Separately it was reported that new concerns had emerged over whether two vessels at the centre of Scotland's ferry fiasco will ever be delivered as it emerged the costs to the taxpayer is now approaching £340m.

Latest analysis by nationalised shipbuilding firm Ferguson Marine reveals a 'High' code red concern that the number of faults outstanding remain a risk to the acceptance of the two lifeline vessels - one for the Uig Triangle routes.

Reports says challenges are lack of manpower, potential design changes and the fact that materials bought some time ago are "not fit for purpose". New figures from Ferguson Marine now show that the costs are now forecast to soar by nearly £100m from around £240m to nearly £340m.

Ferry owners Caledonian Maritime Assets Limited (CMAL) has warned that the level of unprogrammed work involving Glen Sannox remains "unquantifiable" and "continues to be a significant risk to the project".

CMAL says there is a "slippage" in the commissioning of Glen Sannox and that unless action plans are "very effective cost and scheduling targets are unlikely to be achievable in line with the current date constraints".

In a separate update to the Scottish Parliament, Ferguson Marine chief executive David Tydeman has said that the two ferries will be subject to further delay.

Mr Tydeman has said transferring resources to deal with issues with Glen Sannox means that a handover of Hull 802 is not now planned until the first three months of 2024 while there was a "one or two month worst case slippage" with the other vessel.

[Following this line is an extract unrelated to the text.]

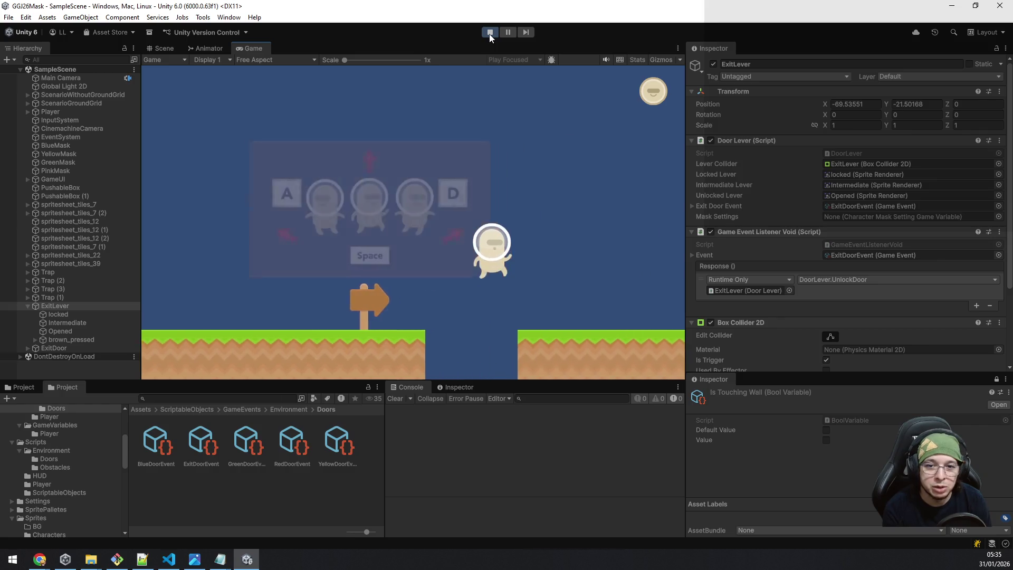
key("d")
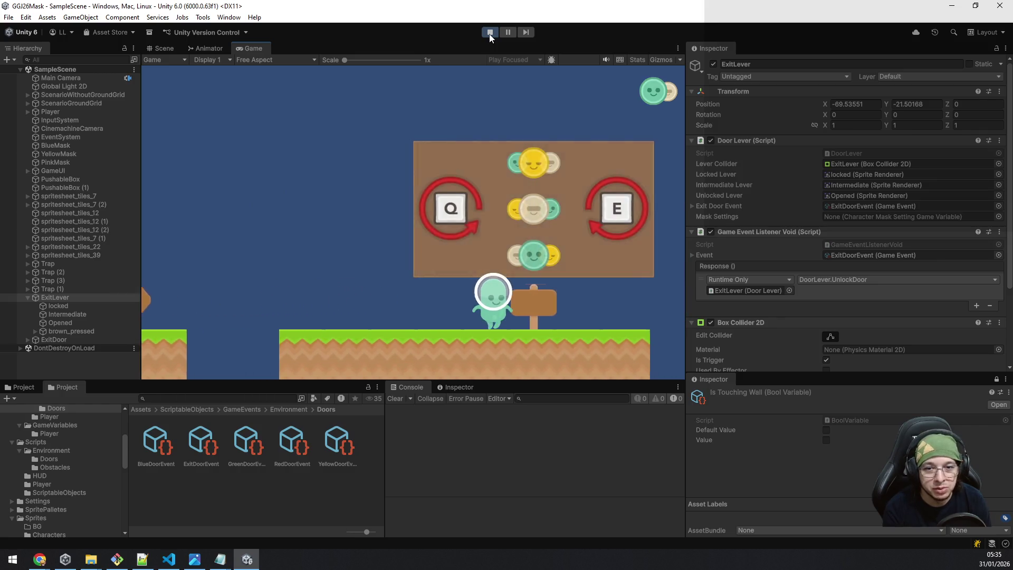
key("space")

That's six years behind schedule, and a further slippage is not ruled out.  

Scottish Liberal Democrat Willie Rennie MSP told MSPs later: “The SNP are the reason for this scandal. They didn’t just happen to be in charge at the time. They caused the chaos.  

“In any normal government adopting international norms, ministers would resign without delay. 

“But not this government. It’s everyone else’s fault, according to this government.  

“How could we doubt them? They were trying their best.  

“Well, let’s look at what their best means. 

“Their best means that the ferries that were supposed to be built five years ago are still stuck in the docks.  

“The best the nationalists have to offer means wasting £150 million in the middle of a cost-of-living crisis.  

“For islanders, that means 7,431 cancelled sailings this year so far. Hospital appointments missed. 

"Children missing school. Shops and businesses missing supplies. 

 

“If this is their best, please, save us from their worst.”